Despite this, we were able to refine an inclusive recruitment strategy for the agency. The learning from this project has informed how we safely bring new people into our community and ensure they feel held. It has also highlighted the need for spaces for young people to come together and discuss the realities, barriers and opportunities for creating change in the arts.

Being able to model a method of co-creation that has been replicated through the young people we’ve worked with has been exciting to witness. We co-created this bid with four young people who were then able to co-create social change plans with four more people with the hope that this ripple effect will continue through their social change projects. It has highlighted to us that  that co-creation is really effective when it starts small and reproduces in close contact groups.

As a co-created agency, we have very little experience of other forms of participatory engagement practice. However, this was the first time we had done a co-created project of this scale online and while many elements of it worked, there was an overwhelming demand from the young people to meet in-person. Currently it’s hard to gauge whether we’ve successfully managed to transfer agency to the participants but they are really keen to continue this work alongside Rising.

Our Culture has re-emphasised the ways that co-creation can work well and some of the pitfalls of when it’s led by an organisation rather than a community group.

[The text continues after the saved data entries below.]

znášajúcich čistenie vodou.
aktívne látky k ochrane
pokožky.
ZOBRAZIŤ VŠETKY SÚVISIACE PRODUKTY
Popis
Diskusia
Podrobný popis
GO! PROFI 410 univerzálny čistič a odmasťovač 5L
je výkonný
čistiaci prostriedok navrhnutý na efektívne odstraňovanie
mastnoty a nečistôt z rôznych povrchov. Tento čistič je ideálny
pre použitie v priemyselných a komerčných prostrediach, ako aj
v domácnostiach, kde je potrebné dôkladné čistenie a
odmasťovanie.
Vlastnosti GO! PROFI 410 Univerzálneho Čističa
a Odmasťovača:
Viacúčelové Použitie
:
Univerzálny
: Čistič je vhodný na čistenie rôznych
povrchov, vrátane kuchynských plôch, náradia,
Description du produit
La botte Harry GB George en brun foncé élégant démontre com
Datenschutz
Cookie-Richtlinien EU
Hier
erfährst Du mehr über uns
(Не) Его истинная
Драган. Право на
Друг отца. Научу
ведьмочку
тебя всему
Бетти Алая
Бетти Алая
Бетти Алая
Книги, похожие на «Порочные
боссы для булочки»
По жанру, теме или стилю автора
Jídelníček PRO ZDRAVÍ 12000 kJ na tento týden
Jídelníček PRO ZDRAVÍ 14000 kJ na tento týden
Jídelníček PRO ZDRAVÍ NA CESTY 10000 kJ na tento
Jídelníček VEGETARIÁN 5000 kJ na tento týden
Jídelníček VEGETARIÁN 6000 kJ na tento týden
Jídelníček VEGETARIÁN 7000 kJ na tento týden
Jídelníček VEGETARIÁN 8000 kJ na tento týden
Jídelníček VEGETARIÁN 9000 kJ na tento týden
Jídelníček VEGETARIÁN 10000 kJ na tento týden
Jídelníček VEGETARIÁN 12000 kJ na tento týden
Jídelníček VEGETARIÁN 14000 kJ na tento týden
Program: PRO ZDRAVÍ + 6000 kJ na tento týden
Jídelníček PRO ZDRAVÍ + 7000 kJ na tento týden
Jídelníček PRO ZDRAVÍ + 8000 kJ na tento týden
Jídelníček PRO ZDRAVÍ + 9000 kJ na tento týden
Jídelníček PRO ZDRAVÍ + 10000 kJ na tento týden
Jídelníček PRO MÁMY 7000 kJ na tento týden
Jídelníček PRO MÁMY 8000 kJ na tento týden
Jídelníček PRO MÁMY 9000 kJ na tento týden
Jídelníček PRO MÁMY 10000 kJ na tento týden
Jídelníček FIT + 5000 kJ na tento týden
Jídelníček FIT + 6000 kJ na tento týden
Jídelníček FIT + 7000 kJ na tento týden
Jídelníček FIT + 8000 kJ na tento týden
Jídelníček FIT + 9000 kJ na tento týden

At times we found some of the young people (particularly those who identify as neurodivergent) weren’t used to the slow pacing that’s often associated with co-creation community projects. We received feedback in the evaluation that not all the young people understood what the bigger plan was, and this made them feel anxious at times about whether they were contributing enough / properly. We sometimes found it difficult to communicate our expectations to the young people without steering the project, so on reflection, we could have gathered all the groups together at the beginning of the programme to re-emphasise that this is a co-created piece of work and we are not expecting any tangible outcomes – unless it felt important to the young people that there should be.  We’ve found that when a co-created relationship doesn’t evolve naturally, there’s the danger of a power imbalance where one party tends to look to the lead party for reassurance, clarification and direction. From our experience, good co-creation occurs when there is proportionate and equitable input from all parties and it works best when it happens between two groups as opposed to co-creating multiple ways.


Moving Forward

Our Culture feels like a really replicable way of working with new groups and embedding inclusive practices into organisations. Because it is a people-centred approach, it’s simple enough to be transferred to different organisations and serves as a framework that can be tweaked to accommodate different contexts. We’ve been insistent that the process is the main outcome and this feels like an important facet to grow (develop) and replicate. This model works best in intimate groupings, where genuine, slow and embedded relationships and change-making can take place. Because Our Culture has been delivered solely online, we would be interested to see how a model like this fares in-person. The inclusive ways of working and recruiting has been iteratively embedded into Rising as Our Culture unfolded and this has meant that not only has it been an invaluable relationship building asset, it has also been an incredible learning resource for the team and wider community.